North Sentinel Island IN - The Most Isolated People and They Like It That Way
North Sentinel Island - Landsat ETM+ Image Circa 2000 From Google Earth (1:62,500)
North Sentinel Island - ESA Image 2005 (1-62,500)
Let's begin this post with a discussion of my two base images. The first one is a modified Landsat ETM+ extracted from Google Earth. I have the Landsat ETM+ image found on N-46-10_2000 and used it for one of the vegetation layers found on my completed map. However the shoreline, sand beach and forest was extracted from the Google Earth image. Both of the above images were georectified to my N-46-10_2000 image. The Landsat image is circa 2000. The ESA image was taken following the devestating December 2004 earthquake and tsunami. The offshore reefs underwater in the circa 2000 image are uplifted. They were raised as a direct result of the 9.0 earthquake. The island was also hit by the series of tsunamis that created such death and destruction throughout the region.
North Sentinel Island - EEVS Map (1:62,500)
My map displays both shorelines of North Sentinel Island. The enlarged beaches and submerged reefs are parts of the new shoreline. The island proper was mapped at scales between 1:12,500 to 1:6,250. The new shoreline and raised reefs were mapped at a scale of 1:50,000. The map is a nice effort. It looks good and reflects the effects of December 2004.

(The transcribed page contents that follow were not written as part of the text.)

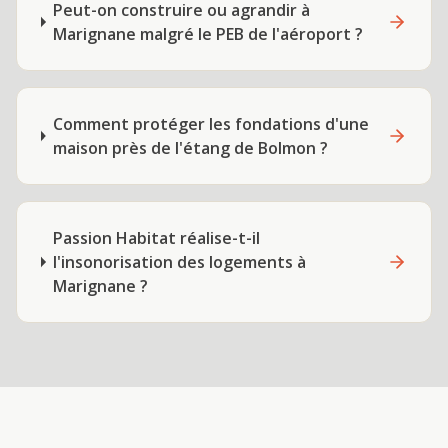
Peut-on construire ou agrandir à
Marignane malgré le PEB de l'aéroport ?
Comment protéger les fondations d'une
maison près de l'étang de Bolmon ?
Passion Habitat réalise-t-il
l'insonorisation des logements à
Marignane ?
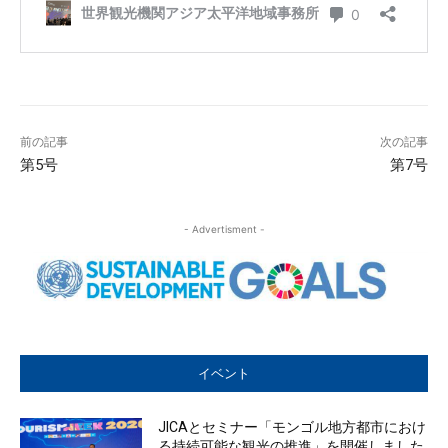
前の記事
次の記事
第5号
第7号
- Advertisment -
イベント
JICAとセミナー「モンゴル地方都市におけ
る持続可能な観光の推進」を開催しました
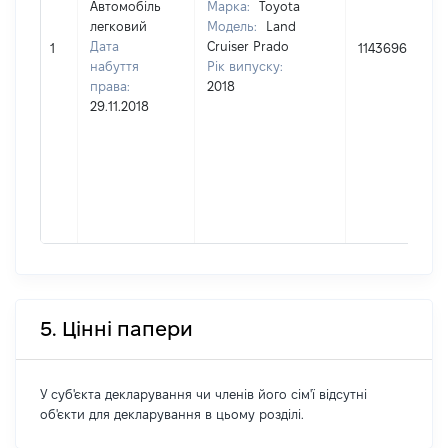
Автомобіль
Марка:
Toyota
легковий
Модель:
Land
Дата
Cruiser Prado
1
1143696
набуття
Рік випуску:
права:
2018
29.11.2018
5. Цінні папери
У суб'єкта декларування чи членів його сім'ї відсутні
об'єкти для декларування в цьому розділі.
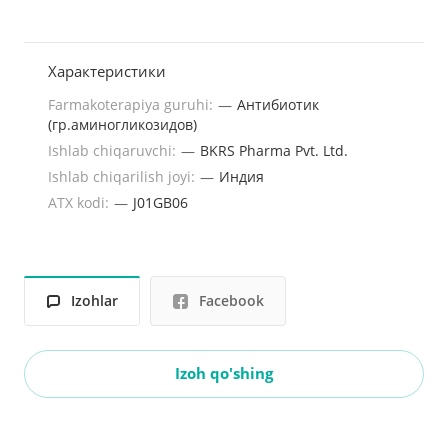
Характеристики
Farmakoterapiya guruhi:
—
Антибиотик
(гр.аминогликозидов)
Ishlab chiqaruvchi:
—
BKRS Pharma Pvt. Ltd.
Ishlab chiqarilish joyi:
—
Индия
ATX kodi:
—
J01GB06
Izohlar
Facebook
Izoh qo'shing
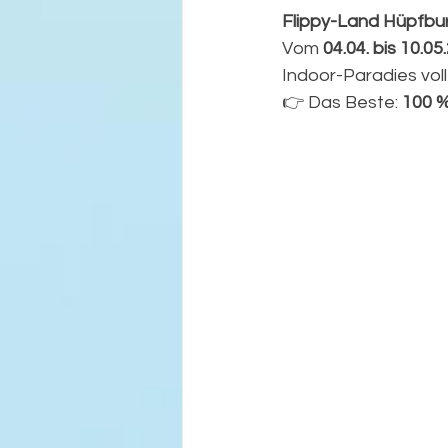
Flippy-Land Hüpfbu
Vom 
04.04. bis 10.05
Indoor-Paradies vol
👉 Das Beste: 
100 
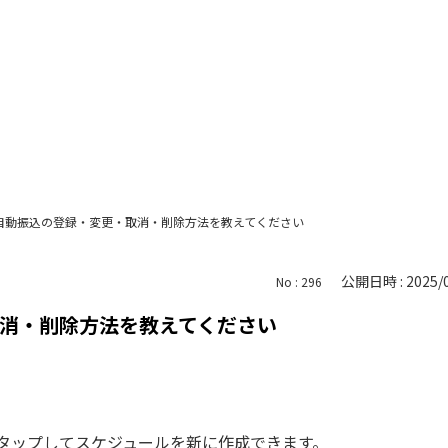
自動振込の登録・変更・取消・削除方法を教えてください
公開日時 : 2025/0
No : 296
消・削除方法を教えてください
込をタップしてスケジュールを新に作成できます。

Sentineli Man ShootIng Arrow at Helicopter
I want to say a few things about a group of people that call North Sentinel Island home. They have called it home for about 60,000 years. They are a remnant of the original "out-of-Africa" movement around 100,000 years ago. Follow this link to the Andaman Association and their fascinating site about the Lonely Islands (Andaman Islands). George Weber has gathered information about the inhabitants of the Andamans and specifically the people inhabiting North Sentinel. This group wants nothing to do with the outside world. The population estimate is about 250 individuals. The picture, taken from the Andaman Association website shows the Sentineli's defiant attitude. After the December 2004 earthquake and tsunamis, the Indian government sent a group of concerned scientists to North Sentinel to check on the well-being of the inhabitants. The heli was greeted by the lone man attempting to shoot the big bothersome machine out of the sky. The Sentinelis are doing just fine and they could care less about the world and all of its mysteries. I hope they are able to survive, if only to remind us of that different way we all once worked with nature which is so different from our attempts to mold and control nature today.